▶ _TASK DIRECTIONS_: Using the records below, repeat exactly the lines from the one holding "broken white ceramic tile @ bbox=(245, 219, 280, 230)" through the one holding "discarded clothing @ bbox=(594, 397, 640, 427)", both ends included, and no others.

Start of EXCERPTED RECORDS

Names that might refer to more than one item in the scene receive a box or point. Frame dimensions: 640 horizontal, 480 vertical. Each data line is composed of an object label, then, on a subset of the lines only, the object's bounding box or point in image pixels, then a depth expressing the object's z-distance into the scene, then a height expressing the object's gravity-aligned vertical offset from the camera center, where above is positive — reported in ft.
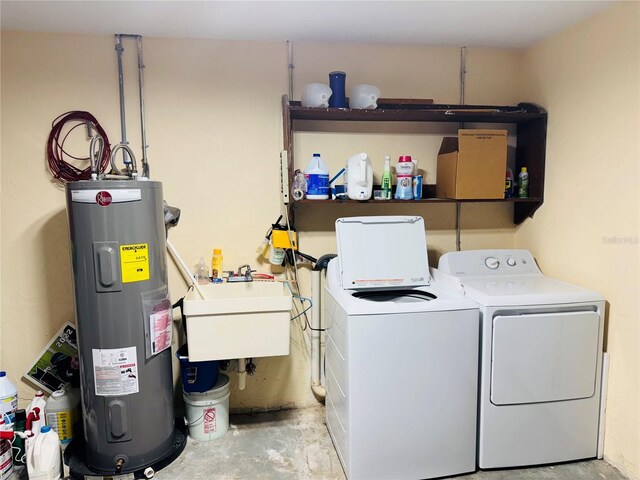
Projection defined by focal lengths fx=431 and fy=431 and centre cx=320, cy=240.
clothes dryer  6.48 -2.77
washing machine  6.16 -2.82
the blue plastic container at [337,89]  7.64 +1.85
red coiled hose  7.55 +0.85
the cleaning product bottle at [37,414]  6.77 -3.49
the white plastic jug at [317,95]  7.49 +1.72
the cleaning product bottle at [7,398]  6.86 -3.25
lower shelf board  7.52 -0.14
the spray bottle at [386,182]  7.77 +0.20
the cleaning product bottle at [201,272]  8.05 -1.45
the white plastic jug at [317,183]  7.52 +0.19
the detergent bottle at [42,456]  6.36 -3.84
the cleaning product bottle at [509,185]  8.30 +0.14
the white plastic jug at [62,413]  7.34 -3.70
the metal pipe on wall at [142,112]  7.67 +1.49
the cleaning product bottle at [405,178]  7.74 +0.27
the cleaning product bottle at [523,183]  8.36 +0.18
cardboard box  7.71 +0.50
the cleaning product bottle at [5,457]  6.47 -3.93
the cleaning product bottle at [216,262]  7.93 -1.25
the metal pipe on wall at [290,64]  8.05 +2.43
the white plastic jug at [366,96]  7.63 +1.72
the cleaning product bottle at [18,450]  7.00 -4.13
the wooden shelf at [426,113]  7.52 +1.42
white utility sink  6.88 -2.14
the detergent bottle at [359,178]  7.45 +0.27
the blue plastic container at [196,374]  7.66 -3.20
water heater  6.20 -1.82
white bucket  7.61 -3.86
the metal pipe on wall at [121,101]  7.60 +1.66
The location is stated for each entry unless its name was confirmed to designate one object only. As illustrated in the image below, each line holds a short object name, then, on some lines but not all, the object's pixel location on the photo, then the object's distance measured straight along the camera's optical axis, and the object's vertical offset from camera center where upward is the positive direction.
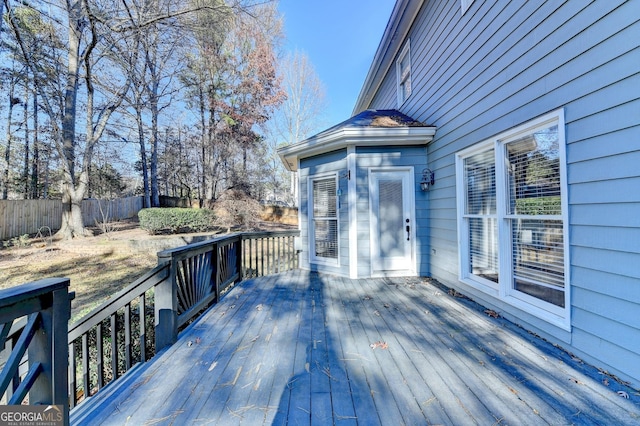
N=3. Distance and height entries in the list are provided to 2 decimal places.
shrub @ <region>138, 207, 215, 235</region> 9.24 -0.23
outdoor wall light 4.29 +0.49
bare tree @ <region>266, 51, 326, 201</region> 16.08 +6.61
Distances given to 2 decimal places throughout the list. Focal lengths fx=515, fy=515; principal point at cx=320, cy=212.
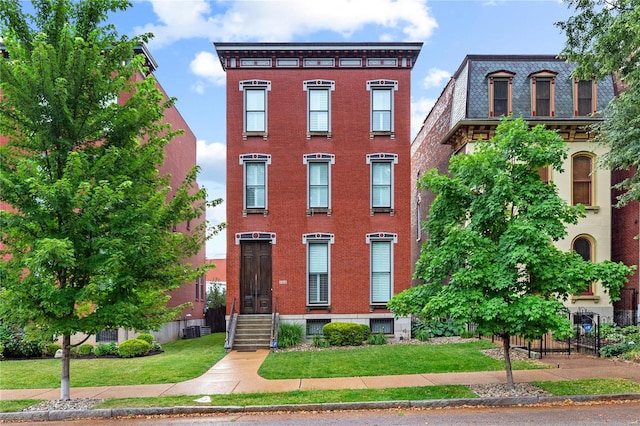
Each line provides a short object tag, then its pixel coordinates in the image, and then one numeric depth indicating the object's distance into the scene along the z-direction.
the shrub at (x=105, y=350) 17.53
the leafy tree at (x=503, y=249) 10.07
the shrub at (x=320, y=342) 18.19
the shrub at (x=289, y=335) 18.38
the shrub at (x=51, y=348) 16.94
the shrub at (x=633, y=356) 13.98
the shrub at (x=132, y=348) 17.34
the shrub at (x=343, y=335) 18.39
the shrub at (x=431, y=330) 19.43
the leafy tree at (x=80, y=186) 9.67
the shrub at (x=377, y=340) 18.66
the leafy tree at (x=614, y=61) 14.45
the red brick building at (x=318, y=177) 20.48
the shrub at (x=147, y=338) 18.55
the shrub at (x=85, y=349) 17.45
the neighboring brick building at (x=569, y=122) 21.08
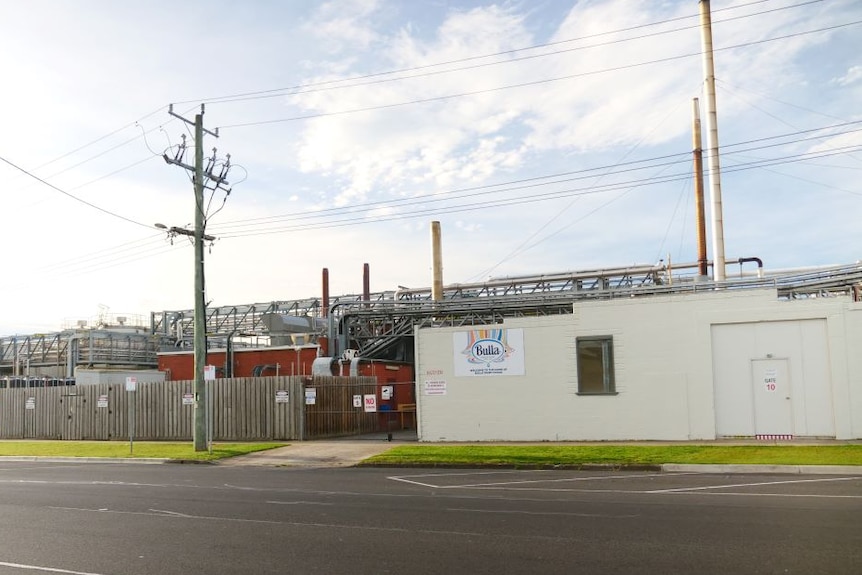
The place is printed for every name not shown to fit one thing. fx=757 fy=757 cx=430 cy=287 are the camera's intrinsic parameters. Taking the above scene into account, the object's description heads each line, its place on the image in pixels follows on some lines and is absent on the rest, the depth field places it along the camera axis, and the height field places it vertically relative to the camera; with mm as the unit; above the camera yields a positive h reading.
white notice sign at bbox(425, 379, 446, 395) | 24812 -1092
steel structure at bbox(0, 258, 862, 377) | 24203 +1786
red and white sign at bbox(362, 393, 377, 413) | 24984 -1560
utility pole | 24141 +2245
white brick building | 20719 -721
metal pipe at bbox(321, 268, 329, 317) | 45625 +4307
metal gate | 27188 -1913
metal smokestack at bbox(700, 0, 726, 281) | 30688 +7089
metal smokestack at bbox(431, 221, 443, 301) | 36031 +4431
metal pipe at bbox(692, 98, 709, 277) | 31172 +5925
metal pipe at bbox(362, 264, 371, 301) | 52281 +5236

End of EXCERPTED RECORDS
Start of EXCERPTED RECORDS

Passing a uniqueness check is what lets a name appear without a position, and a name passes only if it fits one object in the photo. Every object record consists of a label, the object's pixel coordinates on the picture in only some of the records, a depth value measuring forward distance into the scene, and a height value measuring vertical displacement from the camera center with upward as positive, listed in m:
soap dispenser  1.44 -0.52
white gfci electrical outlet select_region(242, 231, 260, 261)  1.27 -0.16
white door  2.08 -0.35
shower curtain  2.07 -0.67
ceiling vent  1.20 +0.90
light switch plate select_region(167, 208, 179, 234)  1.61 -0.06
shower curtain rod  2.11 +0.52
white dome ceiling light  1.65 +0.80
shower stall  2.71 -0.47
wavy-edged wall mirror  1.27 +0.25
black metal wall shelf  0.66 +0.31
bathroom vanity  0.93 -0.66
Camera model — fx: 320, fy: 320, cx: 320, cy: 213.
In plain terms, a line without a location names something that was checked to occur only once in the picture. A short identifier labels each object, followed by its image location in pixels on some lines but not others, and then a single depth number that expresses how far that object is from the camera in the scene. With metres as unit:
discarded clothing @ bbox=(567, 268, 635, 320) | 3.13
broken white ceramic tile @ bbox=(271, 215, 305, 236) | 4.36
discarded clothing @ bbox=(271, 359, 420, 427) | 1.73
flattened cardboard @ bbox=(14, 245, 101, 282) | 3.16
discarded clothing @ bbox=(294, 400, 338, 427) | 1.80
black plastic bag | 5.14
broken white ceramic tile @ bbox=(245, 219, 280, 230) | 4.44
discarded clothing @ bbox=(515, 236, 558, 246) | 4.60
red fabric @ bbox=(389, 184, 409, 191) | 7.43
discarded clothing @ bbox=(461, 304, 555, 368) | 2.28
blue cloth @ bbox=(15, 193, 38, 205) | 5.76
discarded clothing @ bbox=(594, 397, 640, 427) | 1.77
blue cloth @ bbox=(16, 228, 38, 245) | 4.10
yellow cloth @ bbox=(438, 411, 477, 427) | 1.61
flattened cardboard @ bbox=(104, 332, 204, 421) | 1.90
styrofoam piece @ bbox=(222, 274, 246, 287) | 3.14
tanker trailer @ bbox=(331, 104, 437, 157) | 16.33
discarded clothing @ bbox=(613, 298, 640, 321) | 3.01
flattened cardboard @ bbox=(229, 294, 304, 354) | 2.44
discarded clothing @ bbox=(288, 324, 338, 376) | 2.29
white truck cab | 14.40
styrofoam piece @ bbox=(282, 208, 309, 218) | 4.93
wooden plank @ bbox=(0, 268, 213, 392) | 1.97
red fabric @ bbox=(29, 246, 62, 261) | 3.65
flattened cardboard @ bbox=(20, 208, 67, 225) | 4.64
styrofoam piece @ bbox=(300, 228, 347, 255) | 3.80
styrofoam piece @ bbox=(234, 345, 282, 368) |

End of EXCERPTED RECORDS

▶ _REPLY_:
broken white ceramic tile @ bbox=(245, 219, 280, 230) | 4.44
discarded clothing @ bbox=(515, 236, 558, 246) | 4.60
red fabric @ bbox=(389, 184, 409, 191) | 7.43
discarded clothing @ bbox=(461, 304, 555, 368) | 2.28
blue cloth @ bbox=(15, 193, 38, 205) | 5.76
discarded clothing @ bbox=(594, 397, 640, 427) | 1.77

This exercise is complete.